In dit verband zijn de drie artikelen, die S.H. van der Kraats, in 1938 publiceerde de moeite van het lezen waard. Zie Goudsche Courant d.d. 18 juni, 25 juni en 2 juli 1938. In deze artikelen komt de rol van oud-burgemeester Heye uitvoerig aan de orde en wat de gevolgen van zijn politieke keuzes waren voor zijn bezittingen in de stad. Alles wijst in de richting van Heye, maar niet zo hard dat dit in het artikel vermeld kan worden. Gouwenaar (overleg) 28 jan 2017 13:28 (CET)Reageren
Ik zal tzt het Dagboek van broeder Wouter Jacobsz (Gualtherus Jacobi Masius) prior van Stein nog raadplegen. Wouter Jacobsz en Jan Heye waren niet alleen tijd- en geloofsgenoten, maar hadden beiden ook nauw samengewerkt, o.a. bij de verbouwing van het regulierenklooster en het realiseren van de nieuwe glazen. Beiden waren Gouda in dezelfde periode ontvlucht naar Utrecht, waar Heye zou overlijden. Heye wordt veelvuldig genoemd in dit dagboek. Als er iets te vinden is dan zou het in dit dagboek moeten zijn. Gouwenaar (overleg) 28 jan 2017 23:12 (CET)Reageren
Dat dagboek staat ergens in een van mijn bibliotheken; als ik het terugvind, zal ik het erop naslaan. Overigens dank aan Gouwenaar voor al zijn uitzoekwerk. Paul Brussel (overleg) 29 jan 2017 16:36 (CET)Reageren
Ik ben zelf heel benieuwd of Wouter Jacobsz de vlucht van Heye vanuit Gouda naar Utrecht beschrijft. Vermoedelijk wel, maar ik betwijfel sterk dat hij de bron zou kunnen zijn van een verhaal met de strekking van deze anekdote, gelet op beider achtergrond. Gouwenaar (overleg) 31 jan 2017 14:38 (CET)Reageren

In de bewerking van het dagboek van Wouter Jacobsz door H. de Kruijf uit 2008 staan twee passages over Jan Hey[e] die betrekking hebben op de gebeurtenissen in Gouda in 1572. Op blz. 15:

Weer anderen zeiden dat er in Gouda onderling was gevochten en dat Jan Hey de kapitein van de katholieken was geweest. Maar helaas, hoe algemeen en wijdverbreid deze geruchten ook waren, ze bleken achteraf altijd verzinsels en fabeltjes te zijn.
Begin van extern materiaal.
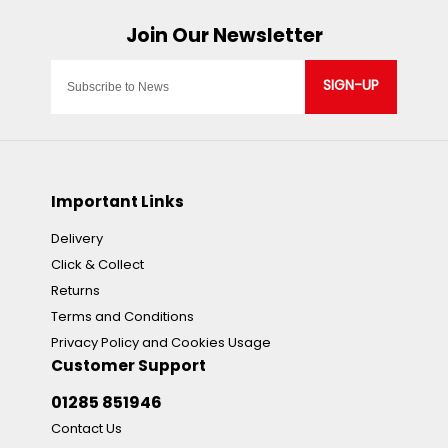
SIGN-UP
Important Links
Delivery
Click & Collect
Returns
Terms and Conditions
Privacy Policy and Cookies Usage
Customer Support
01285 851946
Contact Us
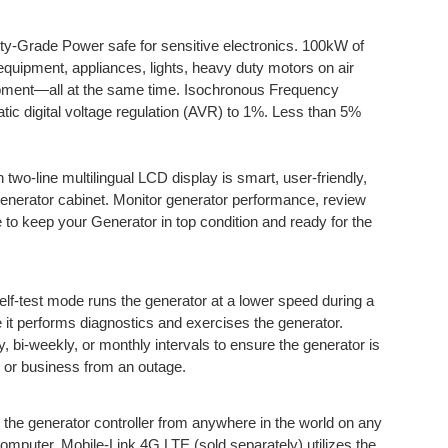
y-Grade Power safe for sensitive electronics. 100kW of
equipment, appliances, lights, heavy duty motors on air
uipment—all at the same time. Isochronous Frequency
tic digital voltage regulation (AVR) to 1%. Less than 5%
h two-line multilingual LCD display is smart, user-friendly,
generator cabinet. Monitor generator performance, review
 to keep your Generator in top condition and ready for the
elf-test mode runs the generator at a lower speed during a
le it performs diagnostics and exercises the generator.
 bi-weekly, or monthly intervals to ensure the generator is
 or business from an outage.
 the generator controller from anywhere in the world on any
computer. Mobile-Link 4G LTE (sold separately) utilizes the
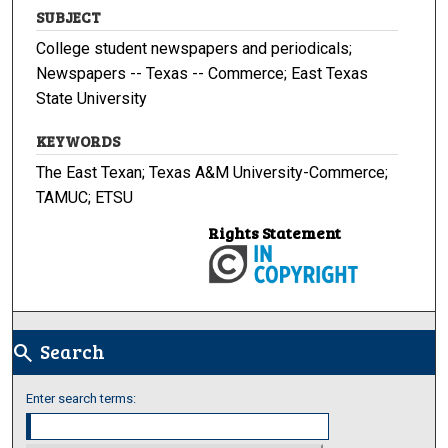
SUBJECT
College student newspapers and periodicals;
Newspapers -- Texas -- Commerce; East Texas
State University
KEYWORDS
The East Texan; Texas A&M University-Commerce;
TAMUC; ETSU
Rights Statement
Search
search
Enter search terms:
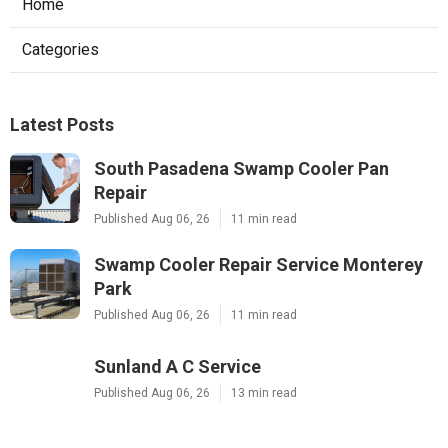
Home
Categories
Latest Posts
South Pasadena Swamp Cooler Pan
Repair
Published Aug 06, 26
11 min read
Swamp Cooler Repair Service Monterey
Park
Published Aug 06, 26
11 min read
Sunland A C Service
Published Aug 06, 26
13 min read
In de bij behorende noot wordt vermeld:

Jan Gerrit Het Daemsz was schout 1548-1552, burgemeester in 1553, 1554, 1566 en 1568. Zijn spectaculaire ontvluchting uit Gouda wordt beschreven op 22 juni 1573.

Die beschrijving staat op blz. 117:

Over Jan Hey Gerritsz hoorden we hier hoe hij uit Gouda ontkomen is. 's Morgens vroeg is hij aan boord van een mestschip gegaan met een wijde boerenbroek en andere vreemde kleren over zijn gewonen kleding. Aan boord van het schip heeft hij zich in het vooronder verstopt. Daarmee werd hij onder de Donkere Sluis gebracht. Die boot bleef daar zo'n vijf uur liggen, tot men zag dat het veilig was om snel de stad uit te gaan. Met groot gevaar werd de schuit vlug door de ompaling gevaren; de Heer heeft hem op wonderbaarlijke manier beschermd. Omdat dit schip gelost zou worden, waren er een paar boeren gehuurd die zich nergens van bewust waren en hem met schuit en al over de velden naar Utrecht brachten, waar zijn zonen op hem wachten. Maar hij zag er zo ellendig uit en zo vuil in zijn vreemde kleren, dat zijn zonen hem niet herkenden, hoewel zij hem dikwijls passeerden. Daarvandaan is hij naar Amersfoort gereisd, waar hij zich verborgen hield. Hij weigerde ook diegenen te ontvangen die naar hem vroegen, ook al gaven zij te kennen dat zij wisten dat hij daar verbleef. Dit kwam allemaal voort uit angst voor het kwaad dat men zijn familie zou aandoen als men wist dat hij de stad verlaten had.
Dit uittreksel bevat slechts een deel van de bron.